² For non Canadian readers the Simpsons Department stores were acquired by the famous Hudson’s Bay Company and the Eatons Department stores declared bankruptcy and were picked up by Sears. Happily, Birks Jewelers continue to this day.
I sold some motorsports photos and used the proceeds towards purchasing perhaps the ultimate motorsports themed Omega vintage watch. This is the 1969 Omega Chronostop Driver where the watch face is turned 90 degrees clockwise and the watch worn under the wrist so it is visible when the hands are at 4 and 8 o’clock on the steering wheel. It has the same movement as the Speedmaster Professional but without the minute and hour track so many have criticized the chronostop feature as limited since only elasped time under a minute can be read. But when race cars lap at just slightly over a minute, I find this feature very useful in timing their next appearance.
Interesting story, thanks for posting
Very interesting story about Omega watches. I have similar watch from 69, checkered flag dial, model 552, case 165.041 ,gold plated with 14 K, with Omega extract from archives with interesting engraving on the back. Initials E.P.F and in French “a bientot”. How I could check to whom was the watch presented? First things coming to my mind is Formula one GP in Canada. Initials ? Fittipaldi ? Ferrari? What would be your thoughts and how to get to the bottom of that and were.?

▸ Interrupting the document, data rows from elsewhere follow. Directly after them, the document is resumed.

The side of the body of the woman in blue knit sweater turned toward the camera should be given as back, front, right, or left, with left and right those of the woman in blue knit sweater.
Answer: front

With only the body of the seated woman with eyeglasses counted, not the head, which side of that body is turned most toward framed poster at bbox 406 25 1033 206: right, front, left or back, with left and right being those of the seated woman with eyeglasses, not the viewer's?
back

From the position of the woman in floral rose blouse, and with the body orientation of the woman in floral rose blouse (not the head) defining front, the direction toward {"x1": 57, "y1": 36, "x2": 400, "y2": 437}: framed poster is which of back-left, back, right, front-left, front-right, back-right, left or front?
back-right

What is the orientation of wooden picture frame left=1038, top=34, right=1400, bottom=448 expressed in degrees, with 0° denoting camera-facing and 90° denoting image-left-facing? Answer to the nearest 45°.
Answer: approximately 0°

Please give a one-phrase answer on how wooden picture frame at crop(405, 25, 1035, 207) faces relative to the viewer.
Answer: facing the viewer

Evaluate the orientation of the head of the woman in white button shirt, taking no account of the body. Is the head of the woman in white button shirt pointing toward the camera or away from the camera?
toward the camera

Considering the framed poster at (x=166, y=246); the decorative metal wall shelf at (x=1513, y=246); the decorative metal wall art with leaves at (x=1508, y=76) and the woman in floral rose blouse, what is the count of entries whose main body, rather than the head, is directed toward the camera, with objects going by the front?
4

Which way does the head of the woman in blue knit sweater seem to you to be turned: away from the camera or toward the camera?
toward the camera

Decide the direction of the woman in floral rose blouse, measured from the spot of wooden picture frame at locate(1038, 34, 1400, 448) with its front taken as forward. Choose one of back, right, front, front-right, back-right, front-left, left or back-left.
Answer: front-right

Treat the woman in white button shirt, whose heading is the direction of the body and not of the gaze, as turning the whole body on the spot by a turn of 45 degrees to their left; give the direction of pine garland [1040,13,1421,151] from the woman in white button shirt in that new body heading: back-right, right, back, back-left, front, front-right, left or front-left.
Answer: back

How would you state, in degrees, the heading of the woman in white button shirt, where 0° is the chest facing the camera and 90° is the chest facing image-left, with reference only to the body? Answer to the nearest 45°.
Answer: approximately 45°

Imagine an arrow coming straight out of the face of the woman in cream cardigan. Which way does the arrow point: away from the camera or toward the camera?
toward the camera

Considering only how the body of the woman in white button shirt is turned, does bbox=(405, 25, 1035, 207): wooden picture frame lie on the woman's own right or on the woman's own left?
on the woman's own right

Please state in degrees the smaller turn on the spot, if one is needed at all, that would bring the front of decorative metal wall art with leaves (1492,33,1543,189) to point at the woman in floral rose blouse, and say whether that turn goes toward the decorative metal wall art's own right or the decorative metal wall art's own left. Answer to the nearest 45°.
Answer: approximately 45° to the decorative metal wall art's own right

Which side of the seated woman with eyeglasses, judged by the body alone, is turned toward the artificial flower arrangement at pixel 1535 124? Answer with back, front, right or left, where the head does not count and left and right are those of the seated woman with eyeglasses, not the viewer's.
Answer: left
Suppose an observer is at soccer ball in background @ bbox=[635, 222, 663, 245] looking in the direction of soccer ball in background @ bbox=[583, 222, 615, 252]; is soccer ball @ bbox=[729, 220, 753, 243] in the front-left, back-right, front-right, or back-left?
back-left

Good guesses, but Fittipaldi did not enter F1 until 1970 and has no apparent middle name, Ferrari has a long middle name of which P does not appear. EPF is likely not a famous person.
You are right….
The watch was manufactured in May 21, 1969 so could be presented in 70. Besides “a bientot” is missing accant sircomflecs above “o” which would indicate Canadian French from Quebec and looks like frase a biento is commonly used in sport for athletes to come back to the competition. Engraving is very beautiful and originally was in gold, some trases of gold still remain. You are right again about Fittipaldi second name doesn’t appier anywere. His mother was Polish catholic Wojciechowski and father Italian so he had to have second name from baptism. He has Polish and Brasilian citizenship. Also his grandson is Pietro. Enzo son was Piero and was his father translater in 69 and 70s. The problem is how to find out about it ? Is there any archive from Mount Tremblant F1? I know it sounds like wishful thinking. Thanks for your comments.